Esslinger Klinikum: Explosiver Fund in Krankenhausapotheke löst Großeinsatz aus

Wegen Gefahrstoffen war die Feuerwehr am Klinikum in Esslingen im Einsatz. (Symbolfoto)
Julian Stratenschulte/dpa- Großeinsatz in Esslingen: In der Krankenhausapotheke wurden explosive Chemikalien entdeckt.
- Polizei, Feuerwehr und Sprengmittelräumdienst rückten an – Gefahr für Patienten bestand nicht.
- Zwei alte Reagenzien mit Explosivstoff lagen seit etwa 15 Jahren ungenutzt in der Apotheke.
- Die Substanz war in der Histologie genutzt, wird aber nicht mehr angewandt und wurde entsorgt.

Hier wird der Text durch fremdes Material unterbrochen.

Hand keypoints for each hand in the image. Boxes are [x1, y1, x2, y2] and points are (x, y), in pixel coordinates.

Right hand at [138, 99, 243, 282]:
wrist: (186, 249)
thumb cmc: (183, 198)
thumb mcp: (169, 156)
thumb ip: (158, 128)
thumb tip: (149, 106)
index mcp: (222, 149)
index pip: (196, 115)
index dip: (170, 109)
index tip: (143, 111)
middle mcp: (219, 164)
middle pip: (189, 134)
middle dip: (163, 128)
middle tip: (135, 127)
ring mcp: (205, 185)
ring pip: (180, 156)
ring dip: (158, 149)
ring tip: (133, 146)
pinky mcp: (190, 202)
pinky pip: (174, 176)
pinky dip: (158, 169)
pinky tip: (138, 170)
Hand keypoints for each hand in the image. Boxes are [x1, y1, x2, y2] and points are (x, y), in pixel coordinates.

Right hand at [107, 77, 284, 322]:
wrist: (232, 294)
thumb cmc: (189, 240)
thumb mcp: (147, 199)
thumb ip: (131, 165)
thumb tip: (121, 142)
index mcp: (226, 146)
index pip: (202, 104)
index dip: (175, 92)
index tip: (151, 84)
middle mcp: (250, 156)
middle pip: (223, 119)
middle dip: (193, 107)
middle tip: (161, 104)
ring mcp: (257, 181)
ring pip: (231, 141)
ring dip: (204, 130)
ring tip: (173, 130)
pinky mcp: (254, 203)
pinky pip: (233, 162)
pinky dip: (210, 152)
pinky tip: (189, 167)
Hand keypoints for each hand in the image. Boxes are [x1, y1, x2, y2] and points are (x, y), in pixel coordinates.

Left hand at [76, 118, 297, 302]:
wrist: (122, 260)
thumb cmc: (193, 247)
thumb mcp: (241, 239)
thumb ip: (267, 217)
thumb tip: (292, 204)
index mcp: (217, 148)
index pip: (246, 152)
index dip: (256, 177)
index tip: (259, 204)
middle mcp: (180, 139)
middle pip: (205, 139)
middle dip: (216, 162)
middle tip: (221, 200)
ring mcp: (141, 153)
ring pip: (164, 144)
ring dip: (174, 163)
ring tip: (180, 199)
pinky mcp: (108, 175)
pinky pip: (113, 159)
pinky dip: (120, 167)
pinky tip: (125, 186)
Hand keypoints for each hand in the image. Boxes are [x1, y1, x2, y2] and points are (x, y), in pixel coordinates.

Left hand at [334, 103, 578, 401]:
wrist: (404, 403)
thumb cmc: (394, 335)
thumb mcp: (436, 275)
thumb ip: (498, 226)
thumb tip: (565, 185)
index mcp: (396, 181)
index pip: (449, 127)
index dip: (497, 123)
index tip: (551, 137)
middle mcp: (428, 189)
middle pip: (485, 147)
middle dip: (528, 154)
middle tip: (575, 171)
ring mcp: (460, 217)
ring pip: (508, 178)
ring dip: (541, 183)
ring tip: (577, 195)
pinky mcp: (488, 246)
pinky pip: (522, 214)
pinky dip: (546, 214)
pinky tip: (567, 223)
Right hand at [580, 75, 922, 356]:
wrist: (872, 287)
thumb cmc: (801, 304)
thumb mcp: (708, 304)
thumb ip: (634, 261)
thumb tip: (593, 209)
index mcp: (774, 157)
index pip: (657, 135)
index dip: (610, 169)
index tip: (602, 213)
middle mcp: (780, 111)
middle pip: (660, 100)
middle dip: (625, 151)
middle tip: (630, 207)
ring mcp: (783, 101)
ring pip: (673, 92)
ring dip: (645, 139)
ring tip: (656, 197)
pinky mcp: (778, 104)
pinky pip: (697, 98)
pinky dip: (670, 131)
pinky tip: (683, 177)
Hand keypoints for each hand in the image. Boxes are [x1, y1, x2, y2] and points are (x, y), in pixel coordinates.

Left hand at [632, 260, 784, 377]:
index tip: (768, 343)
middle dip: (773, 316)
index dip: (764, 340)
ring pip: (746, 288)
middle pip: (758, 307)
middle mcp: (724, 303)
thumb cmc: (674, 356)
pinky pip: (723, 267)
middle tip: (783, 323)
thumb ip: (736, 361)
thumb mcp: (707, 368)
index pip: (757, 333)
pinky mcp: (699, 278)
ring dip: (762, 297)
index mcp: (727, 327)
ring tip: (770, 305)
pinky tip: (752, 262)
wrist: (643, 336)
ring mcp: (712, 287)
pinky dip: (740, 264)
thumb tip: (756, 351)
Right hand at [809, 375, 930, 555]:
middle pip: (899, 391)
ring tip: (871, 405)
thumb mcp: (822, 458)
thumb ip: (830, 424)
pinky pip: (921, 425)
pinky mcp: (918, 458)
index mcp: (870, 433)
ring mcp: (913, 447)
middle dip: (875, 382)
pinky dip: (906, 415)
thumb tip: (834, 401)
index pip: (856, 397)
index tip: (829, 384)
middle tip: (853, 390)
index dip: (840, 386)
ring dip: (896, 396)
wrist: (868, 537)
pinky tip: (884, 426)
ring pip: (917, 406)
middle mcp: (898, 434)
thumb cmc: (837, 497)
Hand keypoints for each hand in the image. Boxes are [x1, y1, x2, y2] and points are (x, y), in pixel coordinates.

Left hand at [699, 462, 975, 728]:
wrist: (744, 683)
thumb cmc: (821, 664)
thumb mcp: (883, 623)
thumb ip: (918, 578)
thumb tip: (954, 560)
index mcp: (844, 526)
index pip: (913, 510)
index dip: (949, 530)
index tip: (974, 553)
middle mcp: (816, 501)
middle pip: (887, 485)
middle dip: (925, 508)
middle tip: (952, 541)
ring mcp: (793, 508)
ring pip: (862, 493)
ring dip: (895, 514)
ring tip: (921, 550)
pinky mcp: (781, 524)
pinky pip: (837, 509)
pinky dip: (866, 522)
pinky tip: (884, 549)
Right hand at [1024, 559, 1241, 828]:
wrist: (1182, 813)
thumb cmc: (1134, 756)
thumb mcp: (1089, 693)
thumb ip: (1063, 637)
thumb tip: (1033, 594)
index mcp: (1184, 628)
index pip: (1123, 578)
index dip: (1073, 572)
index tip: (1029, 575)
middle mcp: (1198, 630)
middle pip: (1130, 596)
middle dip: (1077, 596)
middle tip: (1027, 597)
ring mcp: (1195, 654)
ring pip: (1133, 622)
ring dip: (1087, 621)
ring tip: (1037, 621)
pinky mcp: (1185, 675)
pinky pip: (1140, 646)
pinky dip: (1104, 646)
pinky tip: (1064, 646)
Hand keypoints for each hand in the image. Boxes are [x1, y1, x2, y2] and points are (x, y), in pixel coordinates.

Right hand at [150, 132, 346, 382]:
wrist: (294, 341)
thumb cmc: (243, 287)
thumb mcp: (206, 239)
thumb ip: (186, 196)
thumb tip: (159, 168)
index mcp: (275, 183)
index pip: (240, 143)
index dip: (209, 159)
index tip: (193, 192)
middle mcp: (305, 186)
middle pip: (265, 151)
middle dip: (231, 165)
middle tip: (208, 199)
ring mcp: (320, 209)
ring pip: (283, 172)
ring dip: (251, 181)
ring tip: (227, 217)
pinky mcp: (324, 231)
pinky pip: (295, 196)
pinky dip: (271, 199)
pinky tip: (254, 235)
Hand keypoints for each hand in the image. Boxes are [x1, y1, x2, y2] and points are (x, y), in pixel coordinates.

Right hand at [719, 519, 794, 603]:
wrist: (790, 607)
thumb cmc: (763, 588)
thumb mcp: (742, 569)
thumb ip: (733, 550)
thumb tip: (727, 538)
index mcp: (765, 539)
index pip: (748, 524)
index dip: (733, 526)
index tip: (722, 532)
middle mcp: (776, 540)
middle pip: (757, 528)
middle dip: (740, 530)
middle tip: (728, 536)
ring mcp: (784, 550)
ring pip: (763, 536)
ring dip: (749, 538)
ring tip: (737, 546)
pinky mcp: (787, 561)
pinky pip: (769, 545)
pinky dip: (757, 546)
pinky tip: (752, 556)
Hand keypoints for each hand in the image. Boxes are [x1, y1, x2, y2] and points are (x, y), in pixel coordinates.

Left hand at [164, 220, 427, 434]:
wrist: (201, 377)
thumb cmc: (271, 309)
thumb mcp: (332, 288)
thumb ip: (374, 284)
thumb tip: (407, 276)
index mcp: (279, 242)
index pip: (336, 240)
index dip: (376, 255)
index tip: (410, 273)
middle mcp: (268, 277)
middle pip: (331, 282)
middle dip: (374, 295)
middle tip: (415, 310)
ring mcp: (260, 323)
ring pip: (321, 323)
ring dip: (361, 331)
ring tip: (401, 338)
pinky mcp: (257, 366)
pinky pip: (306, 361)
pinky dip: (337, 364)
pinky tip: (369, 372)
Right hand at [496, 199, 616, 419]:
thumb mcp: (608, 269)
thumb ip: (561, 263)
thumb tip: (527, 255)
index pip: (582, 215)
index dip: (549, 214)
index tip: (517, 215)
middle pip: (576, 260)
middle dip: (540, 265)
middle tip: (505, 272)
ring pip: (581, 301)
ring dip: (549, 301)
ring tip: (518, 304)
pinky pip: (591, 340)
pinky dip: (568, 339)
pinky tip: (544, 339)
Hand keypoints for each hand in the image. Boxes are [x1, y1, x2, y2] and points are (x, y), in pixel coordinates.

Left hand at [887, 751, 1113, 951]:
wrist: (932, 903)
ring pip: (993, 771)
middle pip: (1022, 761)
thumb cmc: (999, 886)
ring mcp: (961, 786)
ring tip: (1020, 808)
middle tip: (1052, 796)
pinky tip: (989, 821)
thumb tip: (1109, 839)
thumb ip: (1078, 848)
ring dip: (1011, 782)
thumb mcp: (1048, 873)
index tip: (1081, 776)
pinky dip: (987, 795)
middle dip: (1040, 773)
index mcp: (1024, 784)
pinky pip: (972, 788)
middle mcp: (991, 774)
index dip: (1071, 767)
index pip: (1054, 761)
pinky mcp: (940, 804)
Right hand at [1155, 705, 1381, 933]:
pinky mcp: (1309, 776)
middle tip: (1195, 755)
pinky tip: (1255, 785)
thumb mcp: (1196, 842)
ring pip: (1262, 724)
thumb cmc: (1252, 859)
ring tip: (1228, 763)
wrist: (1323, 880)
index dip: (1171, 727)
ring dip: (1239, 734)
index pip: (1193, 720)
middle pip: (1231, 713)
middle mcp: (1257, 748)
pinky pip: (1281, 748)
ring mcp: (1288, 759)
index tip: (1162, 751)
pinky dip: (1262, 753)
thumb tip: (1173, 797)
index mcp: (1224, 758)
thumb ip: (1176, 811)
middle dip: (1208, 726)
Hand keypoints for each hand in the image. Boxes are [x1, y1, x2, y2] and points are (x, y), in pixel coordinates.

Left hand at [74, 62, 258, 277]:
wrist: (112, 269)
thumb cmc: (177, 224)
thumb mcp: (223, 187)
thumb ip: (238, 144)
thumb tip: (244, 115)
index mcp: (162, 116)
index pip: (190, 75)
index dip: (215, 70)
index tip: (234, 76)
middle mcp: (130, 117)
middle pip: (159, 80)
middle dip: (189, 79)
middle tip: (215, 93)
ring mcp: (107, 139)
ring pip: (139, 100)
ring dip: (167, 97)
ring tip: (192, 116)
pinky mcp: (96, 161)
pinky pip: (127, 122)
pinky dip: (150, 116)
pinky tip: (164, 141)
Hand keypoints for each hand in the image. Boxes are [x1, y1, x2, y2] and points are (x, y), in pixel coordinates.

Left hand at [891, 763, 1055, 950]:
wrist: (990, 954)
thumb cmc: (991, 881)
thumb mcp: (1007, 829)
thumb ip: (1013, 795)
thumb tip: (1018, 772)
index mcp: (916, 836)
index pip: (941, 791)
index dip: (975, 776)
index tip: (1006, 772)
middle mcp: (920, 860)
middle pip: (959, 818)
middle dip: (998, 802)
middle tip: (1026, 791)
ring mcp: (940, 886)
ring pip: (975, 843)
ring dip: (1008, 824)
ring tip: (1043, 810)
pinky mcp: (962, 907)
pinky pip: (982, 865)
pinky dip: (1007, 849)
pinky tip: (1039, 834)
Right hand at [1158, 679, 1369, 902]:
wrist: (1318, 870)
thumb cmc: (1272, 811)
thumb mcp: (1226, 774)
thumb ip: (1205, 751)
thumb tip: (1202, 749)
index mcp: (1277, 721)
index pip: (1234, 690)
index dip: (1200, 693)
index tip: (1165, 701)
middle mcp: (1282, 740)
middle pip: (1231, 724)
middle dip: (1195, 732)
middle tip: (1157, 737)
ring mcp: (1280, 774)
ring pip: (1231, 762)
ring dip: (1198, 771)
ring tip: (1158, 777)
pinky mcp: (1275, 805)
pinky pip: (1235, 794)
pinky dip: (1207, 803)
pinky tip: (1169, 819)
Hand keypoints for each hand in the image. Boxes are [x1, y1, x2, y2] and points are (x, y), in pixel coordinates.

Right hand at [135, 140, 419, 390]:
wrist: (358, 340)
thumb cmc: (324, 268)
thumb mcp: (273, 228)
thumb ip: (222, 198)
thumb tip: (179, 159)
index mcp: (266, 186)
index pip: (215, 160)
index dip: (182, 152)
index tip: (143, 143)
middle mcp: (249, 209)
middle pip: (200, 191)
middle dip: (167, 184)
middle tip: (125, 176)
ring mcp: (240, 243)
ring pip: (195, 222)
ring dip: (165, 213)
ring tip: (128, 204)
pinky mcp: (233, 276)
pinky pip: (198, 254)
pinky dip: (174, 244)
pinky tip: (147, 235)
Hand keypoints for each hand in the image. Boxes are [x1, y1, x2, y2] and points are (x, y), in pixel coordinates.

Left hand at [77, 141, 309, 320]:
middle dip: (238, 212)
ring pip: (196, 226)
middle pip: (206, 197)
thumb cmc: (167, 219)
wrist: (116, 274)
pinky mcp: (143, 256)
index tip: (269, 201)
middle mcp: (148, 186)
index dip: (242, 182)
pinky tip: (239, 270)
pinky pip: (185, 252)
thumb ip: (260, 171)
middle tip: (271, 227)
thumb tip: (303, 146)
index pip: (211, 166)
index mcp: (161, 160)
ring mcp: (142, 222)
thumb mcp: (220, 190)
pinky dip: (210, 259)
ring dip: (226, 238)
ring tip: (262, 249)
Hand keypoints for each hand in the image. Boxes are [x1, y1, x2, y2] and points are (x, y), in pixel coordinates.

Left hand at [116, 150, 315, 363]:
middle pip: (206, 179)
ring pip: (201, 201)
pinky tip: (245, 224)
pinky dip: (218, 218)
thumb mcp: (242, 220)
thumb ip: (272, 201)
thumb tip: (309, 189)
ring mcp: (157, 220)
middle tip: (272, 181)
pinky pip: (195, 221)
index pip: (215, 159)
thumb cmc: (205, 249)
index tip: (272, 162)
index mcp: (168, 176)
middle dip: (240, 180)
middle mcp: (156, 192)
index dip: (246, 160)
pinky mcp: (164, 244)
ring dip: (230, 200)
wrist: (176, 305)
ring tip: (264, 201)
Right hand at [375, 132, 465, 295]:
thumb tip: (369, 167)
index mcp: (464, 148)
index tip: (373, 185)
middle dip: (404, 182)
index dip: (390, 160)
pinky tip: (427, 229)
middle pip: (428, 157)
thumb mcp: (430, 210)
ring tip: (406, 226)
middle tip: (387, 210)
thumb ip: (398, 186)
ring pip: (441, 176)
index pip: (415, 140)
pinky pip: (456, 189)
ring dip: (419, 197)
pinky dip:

- Anlass war eine interne Bestandsprüfung nach Berichten über ähnliche Funde in Kliniken.
Die Zusammenfassung wurde durch künstliche Intelligenz erstellt.
Wegen explosiver Gefahrstoffe hat es am Donnerstag einen Großeinsatz von Feuerwehr, Rettungskräften und Polizei am Klinikum Esslingen gegeben. „Weil es zuletzt mehrere Meldungen über vergessene und gefährliche Chemikalien in Krankenhausapotheken gab, hat unser Team die eigenen Altbestände überprüft“, sagt Anja Dietze, die Pressesprecherin des Klinikums.
Wegen eines alten Restes Pikrinsäure musste zum Beispiel am 13. August der Sprengmittelräumdienst in die Helios-Klinik in Rottweil ausrücken – darüber berichtete die die ARD in der Tagesschau sogar bundesweit.

In der Helios-Klinik Rottweil rückten am 13. August der Kampfmittelräumdienst und die Feuerwehr an, um einen möglicherweise explosiven Gefahrenstoff zu beseitigen. Foto: Silas Stein/dpa
Silas Stein/dpaAuch in der Esslinger Krankenhausapotheke wurden die Pharmazeuten fündig. Das große Aufgebot von Polizei, Feuerwehr und Sprengmittelräumdienst sorgte im Klinikum an der Hirschlandstraße zwar für Aufsehen. „Eine Gefahr für Patienten oder Personal bestand aber zu keiner Zeit.“
Gefahrstoffe in Esslingen wurden seit 15 Jahren nicht mehr benutzt
Bei der gezielten Suche in der Esslinger Krankenhausapotheke tauchten zwei Reagenzien mit explosiven Gefahrstoffen auf, die seit circa 15 Jahren nicht mehr benutzt worden waren. „Die Laborreagenz wurde in der Diagnostik eingesetzt“, sagt Anja Dietze. Dieses Verfahren wurde in der Histologie eingesetzt, um Tumore oder Entzündungen zu diagnostizieren: „Es wird aber schon lange nicht mehr angewandt.“
Zwar sei die Substanz nicht gefährlich, „wenn man nicht am Behälter rüttelt oder den Deckel abnimmt“. Bei Erschütterungen bestehe aber dennoch die Möglichkeit, dass die Chemikalie explodiere. In Abstimmung mit Polizei und Feuerwehr habe man deshalb den Sprengmittelräumdienst hinzugezogen, der die Gefahrenstoffe professionell entsorgte.
Zieht das Klinikum aus dem Gefahrstofffund Lehren? „Die Bestände der Krankenhausapotheke werden in regelmäßigen Abständen umfassend kontrolliert“, sagt die Sprecherin Dietze. Im vorliegenden Fall habe man dabei die Laborsubstanz wohl übersehen, weil sie schon lange nicht mehr eingesetzt werde.